Hyperparameter Tuning with wandb
UniRec supports hyperparameter tuning (or hyperparameter optimization, HPO) with the intergration of WandB. There are three major steps to start a wandb experiment.
-
Compose a training script and enable
wandb
. An example is provided in examples/training/train_ml100k_with_wandb.sh. The key arguments are:--use_wandb=1
: enable wandb in process--wandb_file=/path/to/configuration_file
: the configuration file for wandb, including command, metrics, method, and search space.
-
Define sweep configuration. Write a YAML-format configuration file to set the command, monitor metrics, tuning method and search space.An example is available at examples/training/wandb.yaml. For more details about the configuration file, refer to WandB Docs
-
Initialize sweeps and start sweep agents. To start an experiment with wandb, first, initialize a sweep controller for selecting hyperparameters and issuing intructions; then an agent would actually perform the runs. An example for launching wandb experiments is provided in examples/training/wandb_start.sh. Note that we offer a pipeline command in the script to start the agent automatically after sweep initialization. However, we recommend the simpler manual two-step process:
## Step 1. Initialize sweeps with CLI using configuration file.
## For more details, please refer to https://docs.wandb.ai/guides/sweeps/initialize-sweeps
wandb sweep config.yaml
## Step 2. After `wandb sweep`, you would get a sweep id and the hint to use `sweep agent`, like:
## wandb: Creating sweep from: ./wandb.yaml
## wandb: Created sweep with ID: xxx
## wandb: View sweep at: https://wandb.ai/xxx/xxx/xxx/xxx
## wandb: Run sweep agent with: wandb agent xxx/xxx/xxx/xxx
wandb agent entity/project/sweep_ID
Serving with C# and Java
UniRec supports C# and Java inference based on ONNX format.
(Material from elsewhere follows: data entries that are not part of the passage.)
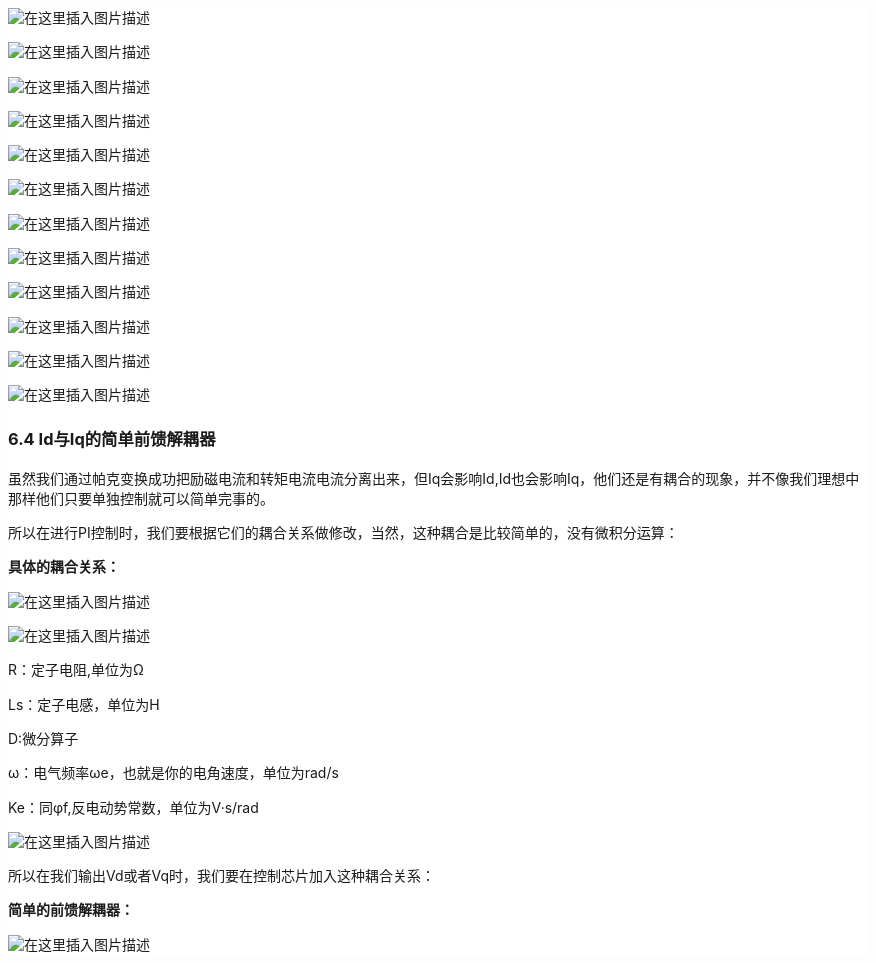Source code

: ![在这里插入图片描述](https://i-blog.csdnimg.cn/blog_migrate/89c93c481161109a72cb6689f756a042.png#pic_center)
  
![在这里插入图片描述](https://i-blog.csdnimg.cn/blog_migrate/7d31e641c2df7bcb5c8ab48042e96bf9.png#pic_center)
  
![在这里插入图片描述](https://i-blog.csdnimg.cn/direct/48b3062acdbd466aa3b27662052e1c99.png#pic_center)
  
![在这里插入图片描述](https://i-blog.csdnimg.cn/direct/72bcdaeb594d4532b2bfc9cb4fc6a7ff.png#pic_center)
  
![在这里插入图片描述](https://i-blog.csdnimg.cn/direct/b4bc8ab687084ddea206776edc4eb94e.png#pic_center)
  
![在这里插入图片描述](https://i-blog.csdnimg.cn/direct/69a3f66b777c4b6b91d452682de00fc5.png#pic_center)
  
![在这里插入图片描述](https://i-blog.csdnimg.cn/direct/b0d9daf24f524dc68154f36283967118.png#pic_center)

![在这里插入图片描述](https://i-blog.csdnimg.cn/direct/ffccdfa83c064751ada0840d903473fb.png#pic_center)

![在这里插入图片描述](https://i-blog.csdnimg.cn/direct/5aabac015adb47e4a9945f8f1daaf88a.png#pic_center)

![在这里插入图片描述](https://i-blog.csdnimg.cn/blog_migrate/a2421efa5888c1ce3bbedc78645aa4f8.png#pic_center)
  
![在这里插入图片描述](https://i-blog.csdnimg.cn/blog_migrate/ea2e7991e0b1179d450718a937db26c9.png#pic_center)
  
![在这里插入图片描述](https://i-blog.csdnimg.cn/direct/600d89e6709f48ab8c3935c040a6c7da.png#pic_center)

### 6.4 Id与Iq的简单前馈解耦器

虽然我们通过帕克变换成功把励磁电流和转矩电流电流分离出来，但Iq会影响Id,Id也会影响Iq，他们还是有耦合的现象，并不像我们理想中那样他们只要单独控制就可以简单完事的。
  
所以在进行PI控制时，我们要根据它们的耦合关系做修改，当然，这种耦合是比较简单的，没有微积分运算：
  
**具体的耦合关系：**
  
![在这里插入图片描述](https://i-blog.csdnimg.cn/blog_migrate/81ba5c956737b2feb7eedb7adaa91d3a.png#pic_center)

![在这里插入图片描述](https://i-blog.csdnimg.cn/blog_migrate/6905a2118f69aa52bb325ded3521a2eb.png#pic_center)
  
R：定子电阻,单位为Ω
  
Ls：定子电感，单位为H
  
D:微分算子
  
ω：电气频率ωe，也就是你的电角速度，单位为rad/s
  
Ke：同φf,反电动势常数，单位为V·s/rad
  
![在这里插入图片描述](https://i-blog.csdnimg.cn/blog_migrate/36ae1607b6d16ee5129962b8779f8e2e.png#pic_center)

所以在我们输出Vd或者Vq时，我们要在控制芯片加入这种耦合关系：
  
**简单的前馈解耦器：**
  
![在这里插入图片描述](https://i-blog.csdnimg.cn/direct/466bf9e03a7a446baec9c36c35ddc6da.png#pic_center)
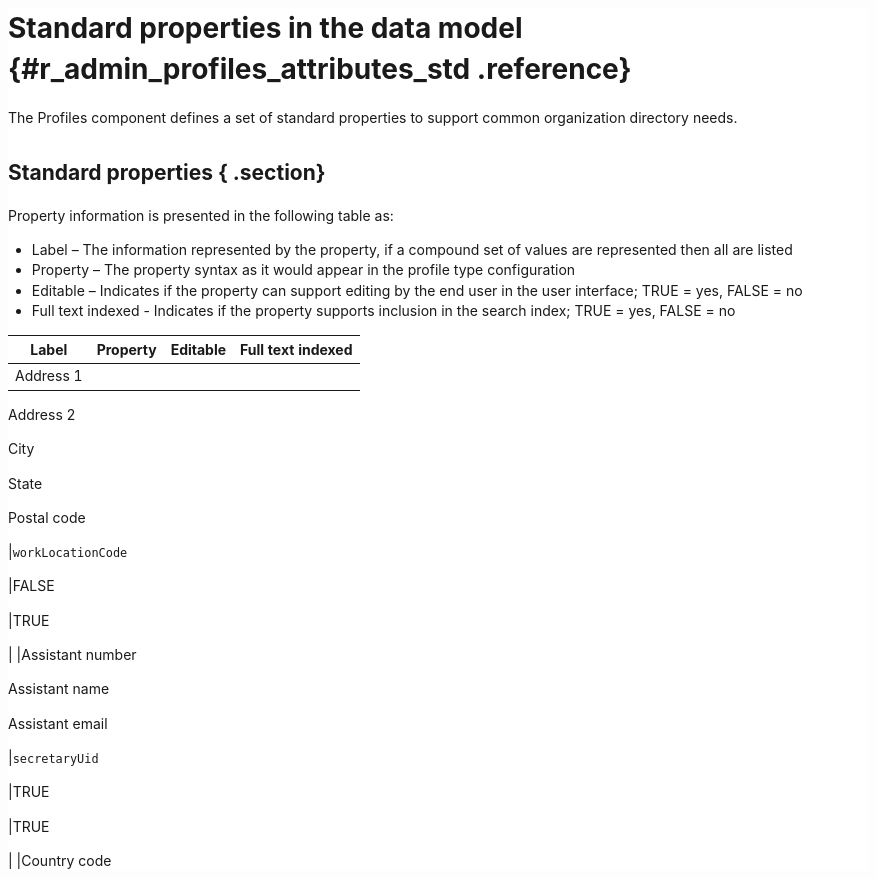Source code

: # Standard properties in the data model {#r_admin_profiles_attributes_std .reference}

The Profiles component defines a set of standard properties to support common organization directory needs.

## Standard properties { .section}

Property information is presented in the following table as:

-   Label – The information represented by the property, if a compound set of values are represented then all are listed
-   Property – The property syntax as it would appear in the profile type configuration
-   Editable – Indicates if the property can support editing by the end user in the user interface; TRUE = yes, FALSE = no
-   Full text indexed - Indicates if the property supports inclusion in the search index; TRUE = yes, FALSE = no

|Label|Property|Editable|Full text indexed|
|-----|--------|--------|-----------------|
|Address 1

Address 2

City

State

Postal code

|`workLocationCode`

|FALSE

|TRUE

|
|Assistant number

Assistant name

Assistant email

|`secretaryUid`

|TRUE

|TRUE

|
|Country code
We provide inference for user embedding, item embedding, and user-item score.
For more details, please refer to examples/serving/README
Contributing
This project welcomes contributions and suggestions. Most contributions require you to agree to a Contributor License Agreement (CLA) declaring that you have the right to, and actually do, grant us the rights to use your contribution. For details, visit https://cla.opensource.microsoft.com.
When you submit a pull request, a CLA bot will automatically determine whether you need to provide a CLA and decorate the PR appropriately (e.g., status check, comment). Simply follow the instructions provided by the bot. You will only need to do this once across all repos using our CLA.
This project has adopted the Microsoft Open Source Code of Conduct. For more information see the Code of Conduct FAQ or contact opencode@microsoft.com with any additional questions or comments.
Trademarks
This project may contain trademarks or logos for projects, products, or services. Authorized use of Microsoft trademarks or logos is subject to and must follow Microsoft's Trademark & Brand Guidelines. Use of Microsoft trademarks or logos in modified versions of this project must not cause confusion or imply Microsoft sponsorship. Any use of third-party trademarks or logos are subject to those third-party's policies.